Tough times never last (but tough people do !) | Page 2 | Sunday Observer

Tough times never last (but tough people do !)

9 July, 2017

During my young days, Gregory Peck was my favourite Hollywood film star. He started his career in the mid 40s and continued his popularity until the late 90s. This extraordinary character popped into my mind when I was going through a book written by Gary Fishgall titled, “Gregory Peck: A Biography.”

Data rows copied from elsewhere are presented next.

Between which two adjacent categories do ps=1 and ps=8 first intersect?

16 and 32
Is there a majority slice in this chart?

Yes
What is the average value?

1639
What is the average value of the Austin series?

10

Gregory Peck was well-known not only for his superb acting but also for his inspiring quotes. All quotes had deep meanings but, one caught my special attention: - “Tough times never last, but tough people do”. The quote made me ask myself two questions: What is the secret ingredient of tough people that enables them to succeed? How do they survive the tough times when others sink?

Tips

Look around you. Everyone faces disappointments in life, both, large and small. Unfortunately, many choose to sit around and complain or whine about their problems. Of course, it is certainly important to acknowledge your disappointments and not just ignore them. But, how do you do it effectively, without being a nag to everyone else? The answer lies in learning constructive ways to acknowledge disappointments. Psychologists say, disappointments can help build up character and patience if you allow it to do so. Learning to deal with your disappointments constructively can make you a stronger person in the end.

Here are a few tips:

1. Acknowledge what you are feeling. You can honestly express the emotions you are experiencing without blaming others. Always be respectful, but do not be afraid to let your family know precisely how you feel. If you do not voice your opinion, you will begin to harbour resentment and eventually stress yourself out.

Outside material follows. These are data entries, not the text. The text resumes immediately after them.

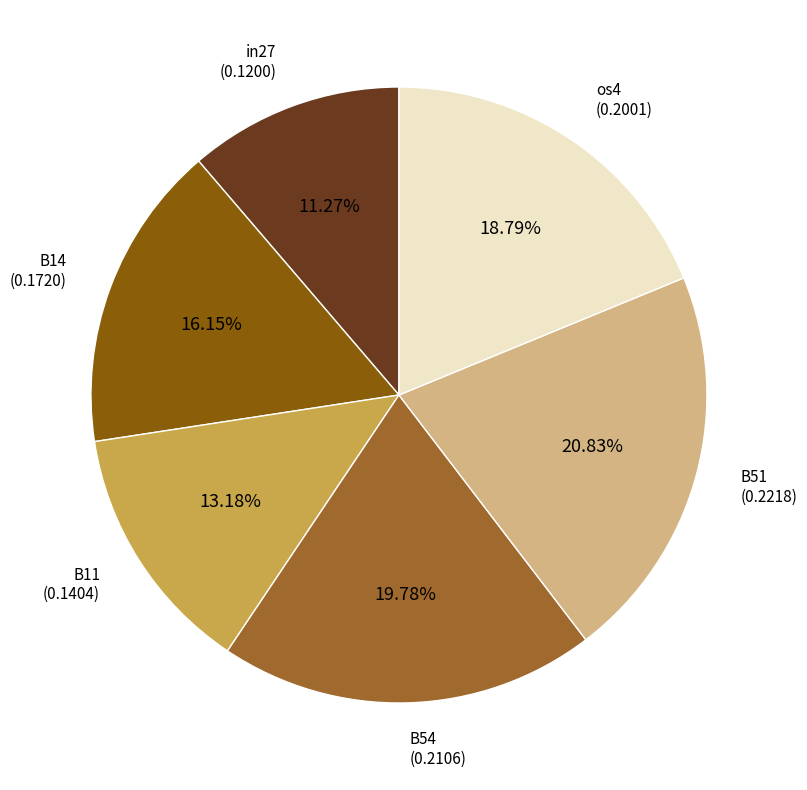

Is there a majority slice in this chart?

No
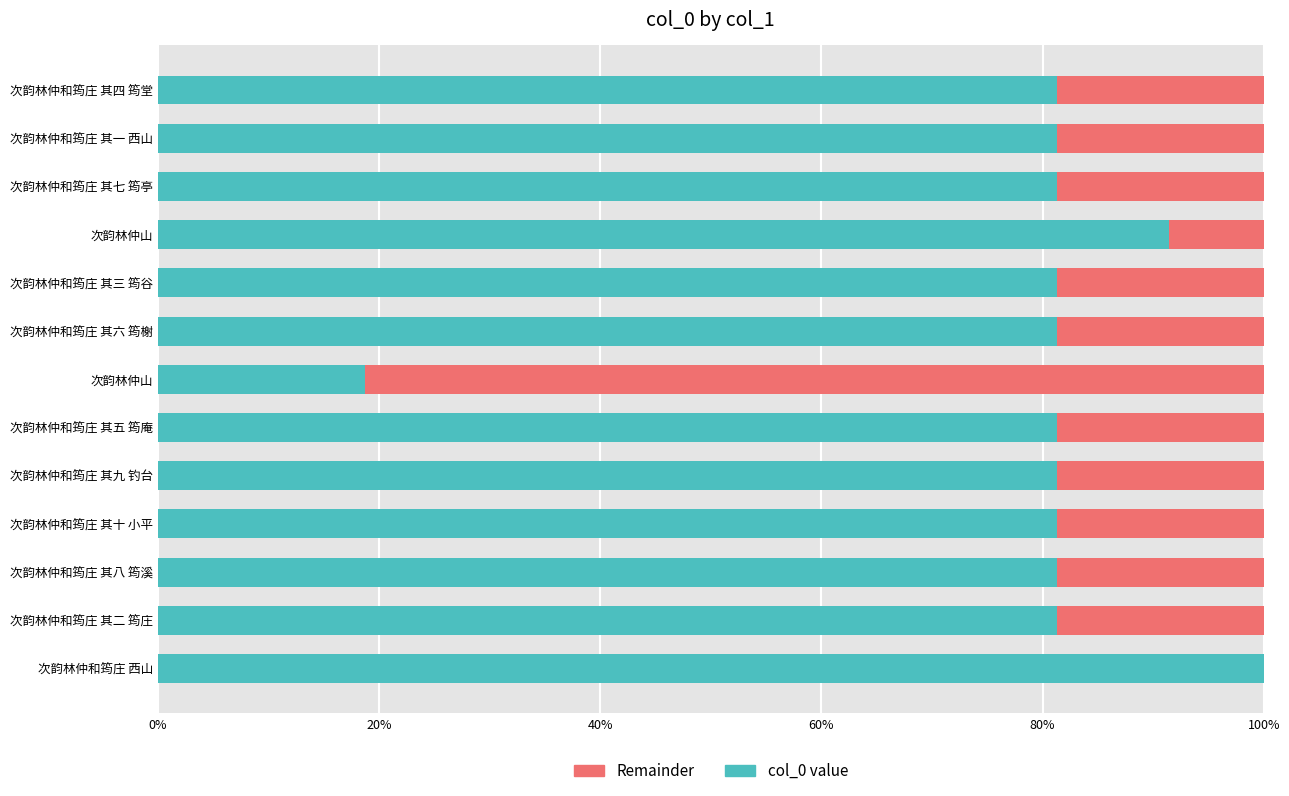

What are all the series names shown in the legend?

Remainder, col_0 value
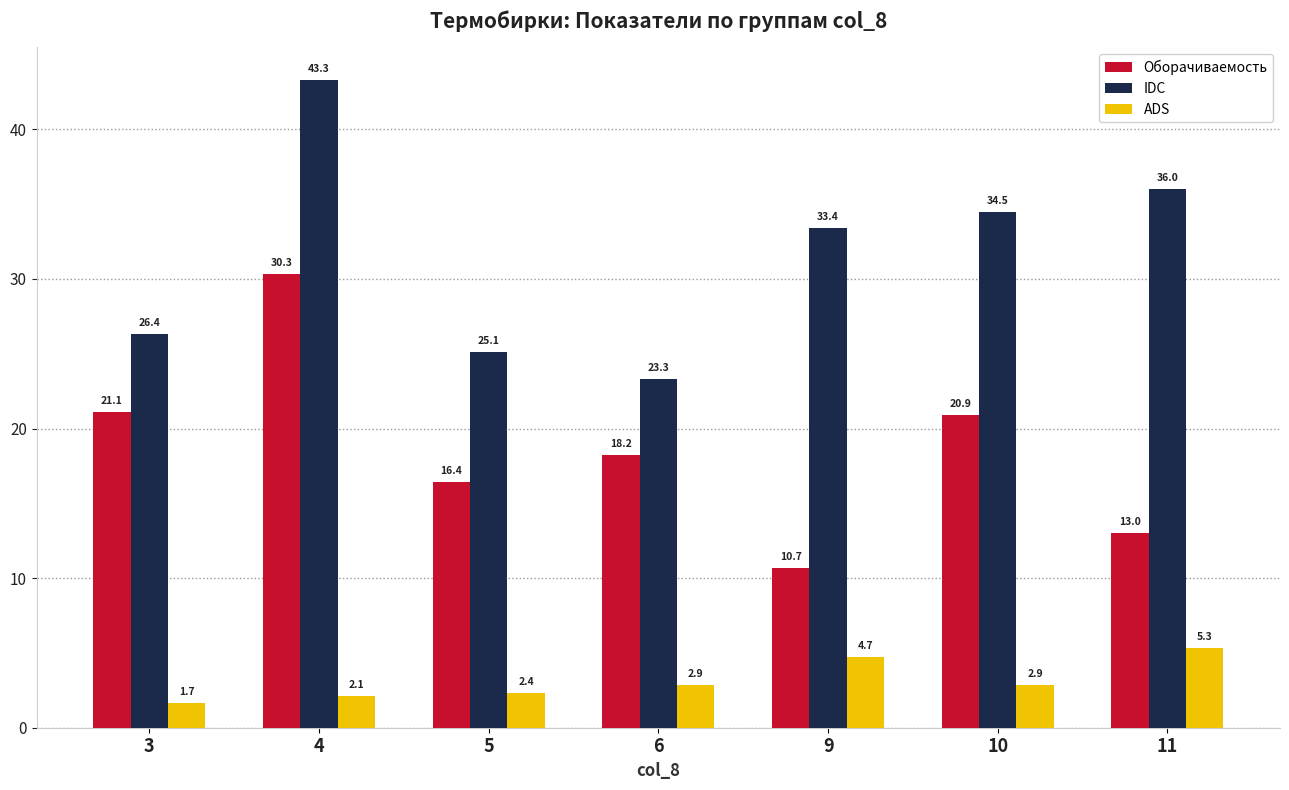

Read the Оборачиваемость value at 4.

30.3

2. Keep things in the right perspective. Even the tiniest of disappointments can seem monumental at first. But, once you have expressed your hurt, frustration, or anger, take a step back and look at the larger picture. Ask yourself: “How much of an effect is this disappointment going to have on me tomorrow, next week, or next year?” Do not answer immediately.

Take a few deep breaths and go for a walk to get some space and time to help find the answer and put your disappointment into its proper perspective. Taking time to reflect and step away from a situation will help calm your nerves so that you will be better able to handle the disappointment.

3. Do not doubt yourself. Sometimes, disappointment can make you feel like a total failure. You may wonder why these things “keep” happening to you, and strangely, to you only. It is not the truth. Do not allow yourself to give in to these negative thoughts! Everyone has had disappointments at some point in their lives. Instead of beating yourself up, think about what you could have done differently, and always learn from the experience.

4. Look for solutions or compromises. As the popular quote goes, you cannot have your way all the time. Yet, there will be a second option agreeable to each party. Again, take a few deep breaths, walk, take a shower, relax, and look for the “silver lining.”

5. Reassess and make adjustments, if necessary. Sometimes, when you experience disappointment, it may be a sign that you need to re-examine your priorities. Depending on the degree of disappointment you are facing, you may need to make minor or major changes to your life. Learn to be flexible. Refocusing your attention on your new goals will help you work through your disappointment.

But, do not give up!

Any person who has had even the smallest degree of success in life has faced some disappointment. Losers just don’t quit. They learn from their failures and move on to achieve their goals. You should not allow disappointment to lower your self-confidence. You can become your own biggest motivator! Never underestimate your mental power. Encourage yourself by repeating, “I can do this. I can make it right. I will get through this.

6. Believe in Murphy’s Law

Whatever can go wrong, will go wrong, at the worst possible time, all at once, when you least expect it. That is in essence what Murphy’s Law is about. One way to minimize future disappointments is to understand Murphy’s Law. This requires you to think about all the things that could potentially go wrong when moving forward, and come up with appropriate contingency plans that will help you to reduce the risk of disappointment, mistakes and potential failure. This, of course, isn’t a foul-proof strategy; however, it can certainly help you to make better decisions when you’re confronted with seemingly unexpected setbacks.

In the end, it’s not what happens to you that matters, but rather how you respond to the disappointments that life throws your way today, that will make all the difference tomorrow.

Personal tip

Let me give you one last personal tip.

Feeling stuck often comes with a side of procrastination because you may be afraid of being disappointed... again. You may feel like you’ve tried everything and nothing works or you’ve thought your way around this issue so many times, that you don’t even know what to do next.

The problem isn’t that you don’t know what to do, but it is likely that you are avoiding doing the thing that you know will help you break free. Whether you are procrastinating out of fear of disappointment, the unknown, or something else entirely, it’s time to stop.

Take a moment to listen to your intuition and take action. It might involve making a phone call, reaching out for help, or simply facing a situation you’ve been dreading for fear of how it might turn out.

Take action and watch the Universe work its magic to help support you in your cause. I promise it is the secret to breaking free from being stuck and creating a life you love. This plan worked for me.

In the final analysis, it is the tough people who survived and succeeded because they have learnt to reach positively to their predicament. They simply didn’t give up.